Amazon HQ
Amazon says hello from Seattle. (GeekWire Photo / Kurt Schlosser)

In large neon letters a couple stories above street level in its Day 1 office tower in Seattle, Amazon’s message to all who can see it is, “HELLO WORLD.”

Retailers across the United States felt the presence of Amazon long before the e-commerce giant built that new building and said hi to everyone. And, according to a report in The Wall Street Journal, the rest of world is quickly learning about the “Amazon effect.”

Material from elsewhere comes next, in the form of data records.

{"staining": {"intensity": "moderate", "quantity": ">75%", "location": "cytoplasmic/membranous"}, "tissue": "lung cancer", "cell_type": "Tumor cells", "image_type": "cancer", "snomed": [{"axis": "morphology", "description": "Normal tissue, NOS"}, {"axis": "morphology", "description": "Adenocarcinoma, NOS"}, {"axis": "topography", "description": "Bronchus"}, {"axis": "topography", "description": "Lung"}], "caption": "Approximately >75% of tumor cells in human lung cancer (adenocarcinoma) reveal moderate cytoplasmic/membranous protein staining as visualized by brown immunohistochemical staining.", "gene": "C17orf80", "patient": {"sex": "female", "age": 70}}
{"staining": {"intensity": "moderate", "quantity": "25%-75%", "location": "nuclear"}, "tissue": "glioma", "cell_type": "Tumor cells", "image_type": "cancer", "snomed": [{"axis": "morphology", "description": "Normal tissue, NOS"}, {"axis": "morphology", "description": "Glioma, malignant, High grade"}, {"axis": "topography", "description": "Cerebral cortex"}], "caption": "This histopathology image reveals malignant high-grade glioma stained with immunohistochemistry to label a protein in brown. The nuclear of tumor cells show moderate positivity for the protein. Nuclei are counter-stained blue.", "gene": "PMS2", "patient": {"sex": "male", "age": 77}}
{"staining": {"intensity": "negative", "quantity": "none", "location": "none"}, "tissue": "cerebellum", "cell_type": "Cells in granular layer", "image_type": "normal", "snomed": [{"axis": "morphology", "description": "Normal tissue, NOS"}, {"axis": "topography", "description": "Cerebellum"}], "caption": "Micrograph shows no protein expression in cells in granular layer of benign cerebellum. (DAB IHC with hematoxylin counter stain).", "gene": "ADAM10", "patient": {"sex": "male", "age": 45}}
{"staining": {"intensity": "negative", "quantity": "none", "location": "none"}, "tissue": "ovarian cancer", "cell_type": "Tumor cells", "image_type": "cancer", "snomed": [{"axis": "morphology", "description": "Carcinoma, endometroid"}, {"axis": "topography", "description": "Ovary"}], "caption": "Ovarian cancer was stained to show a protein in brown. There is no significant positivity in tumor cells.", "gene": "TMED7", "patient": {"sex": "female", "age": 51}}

“Virtually every retailer needs to assume Amazon is coming for them,” Eddie Perkin, of Eaton Vance Investment Managers, said in the WSJ piece. “What companies and investors thought were immune categories have turned out not to be immune.”

The report says that investor concern is rising overseas, not necessarily for the same reasons as in the U.S., where retailers who expanded aggressively for years have been forced to close stores as shoppers move online. Share are being dumped in Europe and other places as retailers try to compete online with Amazon and face pressure over prices, delivery and range of products, the report says. Amazon’s international sales increased 16 percent in the first half of 2017 from a year earlier.

Data shows that Amazon’s pushes into fashion and grocery is having a big impact in Europe. About 83 percent of shoppers in the U.K. and 85 percent in Germany bought clothes on Amazon in the past year, according to a survey cited by the WSJ. And grocers in France and the U.K. are investing in online shopping and quick delivery initiatives in a race against the tech giant.

Mark Phelps, an equities chief at AllianceBernstein Global, told the WSJ that Amazon’s impact can be felt “pretty much anywhere on the planet. If you are a retailer and Amazon comes into your area of operation, you will lose sales.”